- _What is expected_: Find how many lines below mention "pueden". Nothing but the number is needed.

(Data entries)
######

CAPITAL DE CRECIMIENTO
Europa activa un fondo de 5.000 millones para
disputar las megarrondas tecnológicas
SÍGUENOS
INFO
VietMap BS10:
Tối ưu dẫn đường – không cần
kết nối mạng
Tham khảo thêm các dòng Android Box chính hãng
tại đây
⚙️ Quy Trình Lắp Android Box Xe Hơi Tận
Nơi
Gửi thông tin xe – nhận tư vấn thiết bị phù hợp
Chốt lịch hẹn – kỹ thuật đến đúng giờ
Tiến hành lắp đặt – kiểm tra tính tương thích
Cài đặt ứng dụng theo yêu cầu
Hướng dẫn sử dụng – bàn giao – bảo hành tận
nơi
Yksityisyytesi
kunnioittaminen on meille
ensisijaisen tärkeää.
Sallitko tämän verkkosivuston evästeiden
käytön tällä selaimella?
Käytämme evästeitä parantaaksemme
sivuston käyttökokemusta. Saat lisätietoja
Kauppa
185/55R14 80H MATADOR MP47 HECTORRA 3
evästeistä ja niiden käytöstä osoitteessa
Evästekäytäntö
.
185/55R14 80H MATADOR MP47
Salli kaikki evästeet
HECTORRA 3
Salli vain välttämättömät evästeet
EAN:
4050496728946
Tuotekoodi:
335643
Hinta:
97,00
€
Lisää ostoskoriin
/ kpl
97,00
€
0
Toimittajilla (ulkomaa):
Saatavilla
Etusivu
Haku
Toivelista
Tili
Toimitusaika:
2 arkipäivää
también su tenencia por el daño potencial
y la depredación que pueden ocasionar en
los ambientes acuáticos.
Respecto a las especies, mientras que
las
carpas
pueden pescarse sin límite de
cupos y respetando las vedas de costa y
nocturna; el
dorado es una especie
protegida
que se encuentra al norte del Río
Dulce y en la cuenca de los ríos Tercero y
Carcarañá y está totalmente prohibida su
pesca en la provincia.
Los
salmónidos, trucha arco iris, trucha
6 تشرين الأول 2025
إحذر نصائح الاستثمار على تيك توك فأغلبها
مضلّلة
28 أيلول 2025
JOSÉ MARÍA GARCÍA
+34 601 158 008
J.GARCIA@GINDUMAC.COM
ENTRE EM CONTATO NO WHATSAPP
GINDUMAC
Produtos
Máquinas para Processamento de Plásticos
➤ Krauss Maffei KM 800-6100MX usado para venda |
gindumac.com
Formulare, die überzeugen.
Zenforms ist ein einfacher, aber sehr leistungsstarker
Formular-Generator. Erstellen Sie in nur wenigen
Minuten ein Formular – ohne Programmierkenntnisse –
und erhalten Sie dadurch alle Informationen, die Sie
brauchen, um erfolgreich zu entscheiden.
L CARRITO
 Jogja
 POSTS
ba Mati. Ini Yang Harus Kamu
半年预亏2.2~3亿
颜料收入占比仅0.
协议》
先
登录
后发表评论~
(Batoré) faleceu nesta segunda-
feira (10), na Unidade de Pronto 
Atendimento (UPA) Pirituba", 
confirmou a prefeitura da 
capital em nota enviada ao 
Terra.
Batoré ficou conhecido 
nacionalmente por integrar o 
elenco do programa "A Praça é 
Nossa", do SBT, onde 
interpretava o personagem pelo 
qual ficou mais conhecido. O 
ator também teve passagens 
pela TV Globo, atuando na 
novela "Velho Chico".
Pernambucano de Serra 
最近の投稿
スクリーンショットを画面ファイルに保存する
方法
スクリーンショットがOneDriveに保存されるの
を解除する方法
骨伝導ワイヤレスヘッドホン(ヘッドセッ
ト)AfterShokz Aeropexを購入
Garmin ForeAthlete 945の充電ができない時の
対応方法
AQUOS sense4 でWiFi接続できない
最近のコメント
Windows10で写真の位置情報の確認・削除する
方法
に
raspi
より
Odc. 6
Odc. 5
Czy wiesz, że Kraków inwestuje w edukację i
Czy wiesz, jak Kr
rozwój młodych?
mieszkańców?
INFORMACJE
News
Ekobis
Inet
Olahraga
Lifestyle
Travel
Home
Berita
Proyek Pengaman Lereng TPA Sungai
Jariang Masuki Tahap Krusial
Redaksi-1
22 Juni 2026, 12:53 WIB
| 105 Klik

######

- _Exercise response_: 2